Going forward, will things get better or worse – will there be more or less cyber fraud? “This is a moveable feast,” says Cohen. “As you close one hole, another opens; it’s the nature of criminality, which is opportunistic. You owe it to yourself to have a bit of awareness, know about scams and remember the fact that someone will want to cheat and exploit opportunities.”

Key take-out: Rather than assuming that something’s safe unless proved otherwise, assume nothing is safe unless you’re reasonably confident about it.

4. Take your time – don’t rush

Awareness, rather than alarm, is the watchword. “These scams have always existed – it used to be postal scams, or people on the doorstep. They’ve always been there, it’s just that the format has changed. 

Young people might be targeted by fraudsters who know what their particular interests and tastes are, and so disguise themselves as being from a legitimate company. To address this, “go and check. Most big companies will have phishing policies on their websites. If you’re savvy, you can identify whether an email is real or not.”

Never follow a link on an email, Cohen says. “Instead, go independently – look the company up yourself.” And if you realise there’s a potential phishing scam happening, “report it. The genuine company will want to know what’s happening.”

Key take-out: If something demands immediate action, it is very likely to be fraudulent. “Nothing needs to be done instantly,” Cohen argues. “There is never a legitimate reason to tell someone, you have to do this straight away – it can always wait until you have checked its veracity.” 

5. Take personal responsibility

Whilst accountants and financial services companies can help by educating young people, there is also the need to take personal responsibility for understanding the mechanics and risks – and of understanding finances more generally. “I was lucky in that I took business studies which make you think about your finances,” says Alexandra Bond Burnett, MD of Blue Arrow Accounting.

“If young people don’t have that, they can get stuck; they might have no idea what an invoice is, or understand what tax is. The differences between tax and NI, for example, can floor people.”

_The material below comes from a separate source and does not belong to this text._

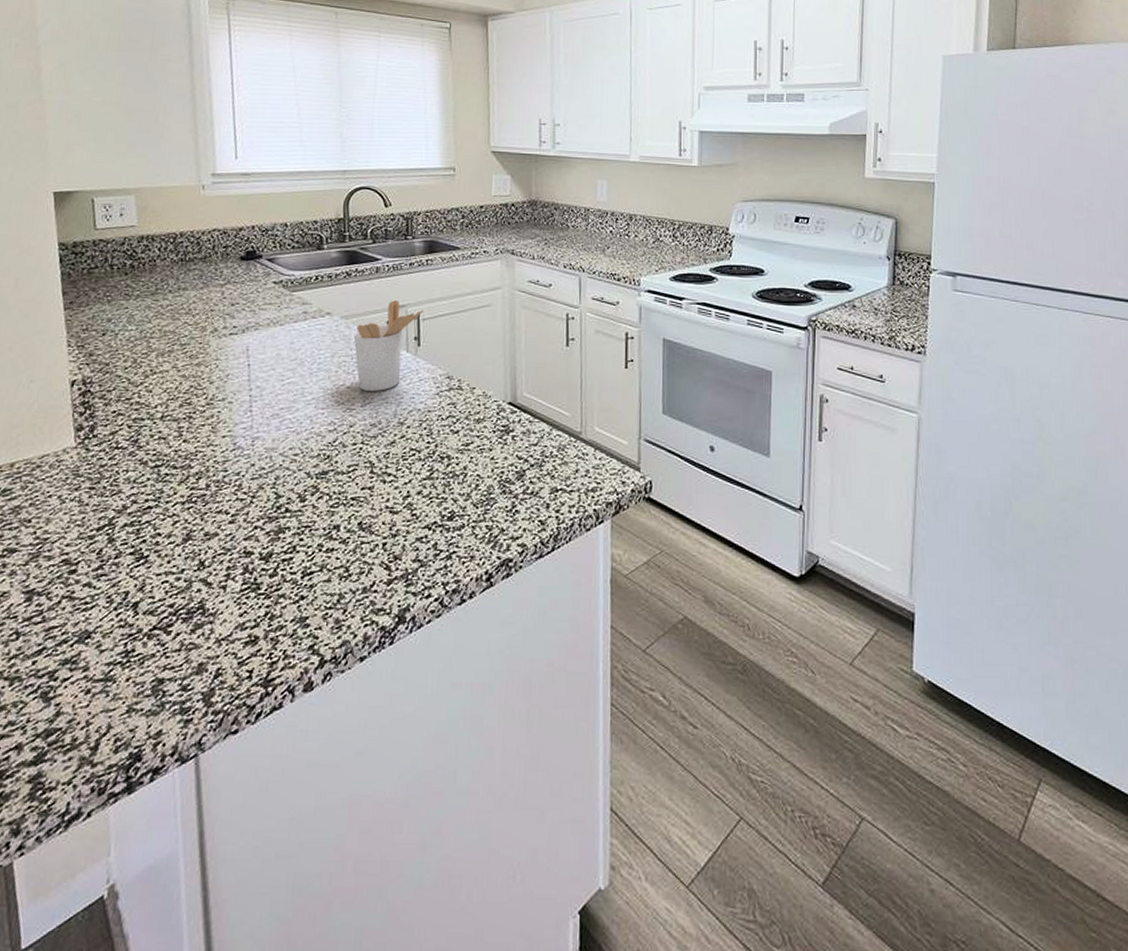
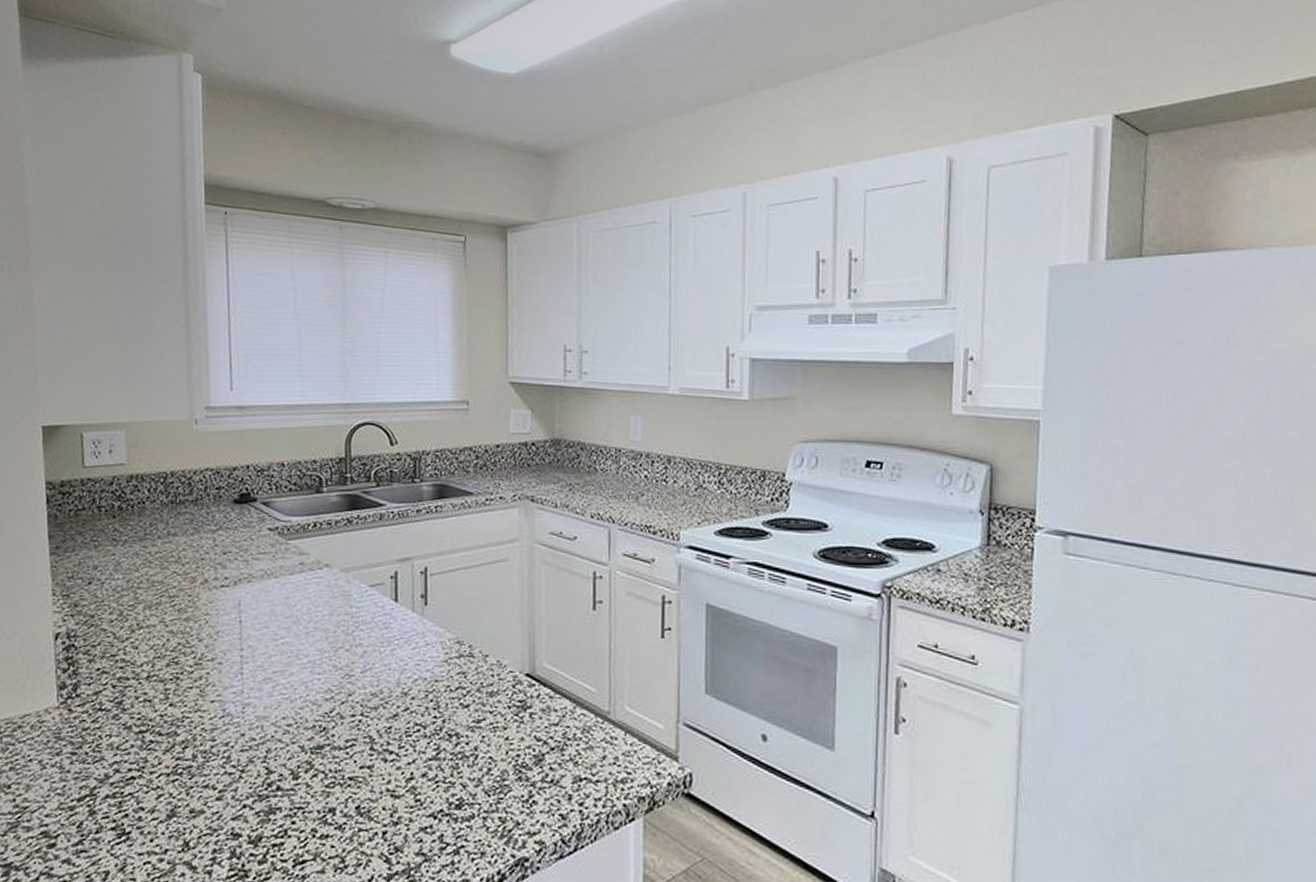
utensil holder: present [353,300,423,391] -> none [354,552,431,656]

Key take-out: There’s an ‘arms race’ between customers identifying what the scams are and avoiding them, and criminals finding new ways of tricking people. Staying on top of this means staying alert, thinking carefully and never being rushed into anything.  

In summary

Finally, what about the future? “Facial recognition and AI payments are becoming more commonplace”, says Bond Burnett. As with most technologies, “this can be scary, to begin with, but it does mean a boost particularly for local economies.” Such changes in the ways we pay for things are likely to help in the drive against financial crime and online scams. But we all, young and old, need to educate ourselves and be aware of the dangers.